I know I did. Awkward, uncomfortable etc. I generally tried to avoid them if I could. I couldn’t understand how friends of mine were able to spend their summers at camps like HASC. Don’t get me wrong, I think it’s wonderful that they could do that, but it was definitely not for me. Feeding, dressing, washing and changing older kids diapers was not my idea of a good time. When I was living in New Jersey before we made Aliyah, there was a man named John who lived in our building. He was in his 50’s and was physically handicapped, but was fine mentally. Even more shocking to me was the he was married. I couldn’t understand what would make a “normal” woman want to spend her life married to someone who she would have to physically take care of her entire life. My wife was always so nice to him, always not just saying hello, but engaging him in conversation. It was very hard for John to speak and although I always smiled at him and said hello, I didn’t feel like I could speak to him for any longer than a minute or two.

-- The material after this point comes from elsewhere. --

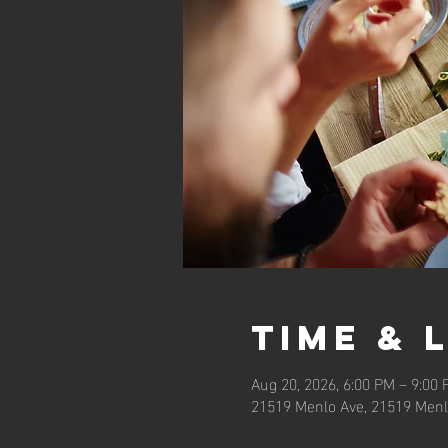
Time & 
Aug 20, 2026, 6:00 PM – 9:00
21519 Menlo Ave, 21519 Menl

I often thought about why I felt so uncomfortable around people with special needs. It wasn’t that I felt like they were contagious, I think it was really a combination of two things. 1) I didn’t really understand what they were about. In a way I felt like they had cooties and if I would just avoid them then somehow they would just go away. I didn’t stop to think that they were people just like me. That they loved to laugh and loved to be hugged. That they didn’t like to be stared at or that they just wanted to be treated like everyone else. 2) I tend to have a big heart and am a very sensitive person. I didn’t think I could emotionally handle someone who has special needs. It was too much in my face that this person has a “sad life” and a life made up of constant challenges. I couldn’t think that these kids could actually be happy and have a fulfilling life. Boy was I wrong in so many ways.
In July of 2002 I moved to Israel with my wife and 2 year old daughter. A couple of months later on September 11th 2002 my first son Moishy was born in Jerusalem and my world would never be the same. We didn’t realize it when Moishy was born, but during routine testing when he was 3 months old at a baby clinic, they told us that his head was not growing and that he seemed to have some other issues and that we should do further testing. This news sent us on a crazy whirlwind of doctors, hospitals, cat scans, x-rays and more. The diagnosis was clear. Our beautiful little boy had cerebral palsy and microcephaly. I had my very own special needs child. In a few weeks Moishy will be 12 years old. There have been many challenges, operations, and other situations that only another parent of a special needs parent can relate to. When he was two and a half he contracted bacterial meningitis and was in a coma for a few days. The doctors said they have never heard of a child who already had brain damage get meningitis which also attacks the brain. Through an open miracle (whose story I can perhaps share another time), Moishy had a 100% full recovery from the meningitis whereas the doctors felt that if he did come out he was likely to be in a vegetative state for the rest of his life. But the feeling of almost losing him and those weeks in the hospital brought me closer to him than I ever thought possible. When he came home I hugged him hard and have never let go.